Dada nossa natureza sui generis, até esse ponto nossa individualidade e nossa liberdade sempre emergiram contra imposições tirânicas. Mesmo em países como China, Coreia do Norte, Venezuela, Cuba, há indivíduos arriscando suas vidas e lutando pela liberdade.
De forma não tão arriscada, vejam as recentes fotos de praias lotadas no Rio de janeiro e em São Paulo.
Em minha opinião, essa é uma forma de “desobediência civil”. Como escreveu Thomas Jefferson logo ao início da declaração da independência dos USA, “consideramos estas verdades como auto evidentes, que todos os homens são criados iguais, que são dotados pelo Criador de certos direitos inalienáveis, que entre estes estão a vida, a liberdade e a busca da felicidade”.
As praias lotadas são, a meu ver, um exemplo da desobediência, de ações livres e descentralizadas. Portanto, louváveis expressões de desobediência contra aqueles que querem pôr fim à liberdade e à individualidade.
Portanto, para os tecnocratas (assim como para os socialistas) a liberdade é o grande problema.
Mas eis que agora está avançando outra ideia perniciosa muito cara aos tecnocratas: o transhumanismo, isto é, a fusão de mentes individuais biológicas com a inteligência artificial.
Talvez não por acaso um dos atuais maiores investidores na área do transhumanismo seja Elon Musk, neto de Joshua Haldeman, um dos diretores da já citada ‘Technocracy Inc’.
Elon Musk e sua Neuralink já estão em fase de testes (por enquanto em animais) de um chip (com conectividade bluetooth e WiFi) do tamanho de uma moeda para implantação no cérebro.
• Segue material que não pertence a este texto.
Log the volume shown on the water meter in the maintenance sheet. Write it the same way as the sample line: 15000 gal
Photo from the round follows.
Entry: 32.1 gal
Será o anúncio do fim de nossa individualidade (e, consequentemente, liberdade)?
Se a resposta a essa questão for “sim”, então os tecnocratas terão, enfim, a realização de seu sonho: uma sociedade de autômatos.
Logo, sem resistência e totalmente administrada por uma elite de “reis filósofos”, de ungidos planificadores para os quais seremos meras peças em um complexo sistema social.
Peças que, quando já não se “encaixarem”, poderão ser simplesmente descartadas. Já não seremos indivíduos. Tampouco livres.
Em verdade, tampouco seremos humanos, pois individualidade e liberdade são precisamente a essência daquilo que nos torna humanos.
Por Carlos Adriano Ferraz (Graduado em Filosofia pela Universidade Federal de Pelotas (UFPEL), Mestre em Filosofia pela Universidade Federal de Santa Maria (UFSM), doutor em Filosofia pela Pontifícia Universidade Católica do Rio Grande do Sul (PUCRS), com estágio doutoral na State University of New York (SUNY). Foi Professor Visitante na Universidade Harvard (2010). É professor da Universidade Federal de Pelotas (UFPEL), bem como membro do Docentes pela Liberdade (DPL) nacional e diretor do DPL/RS.)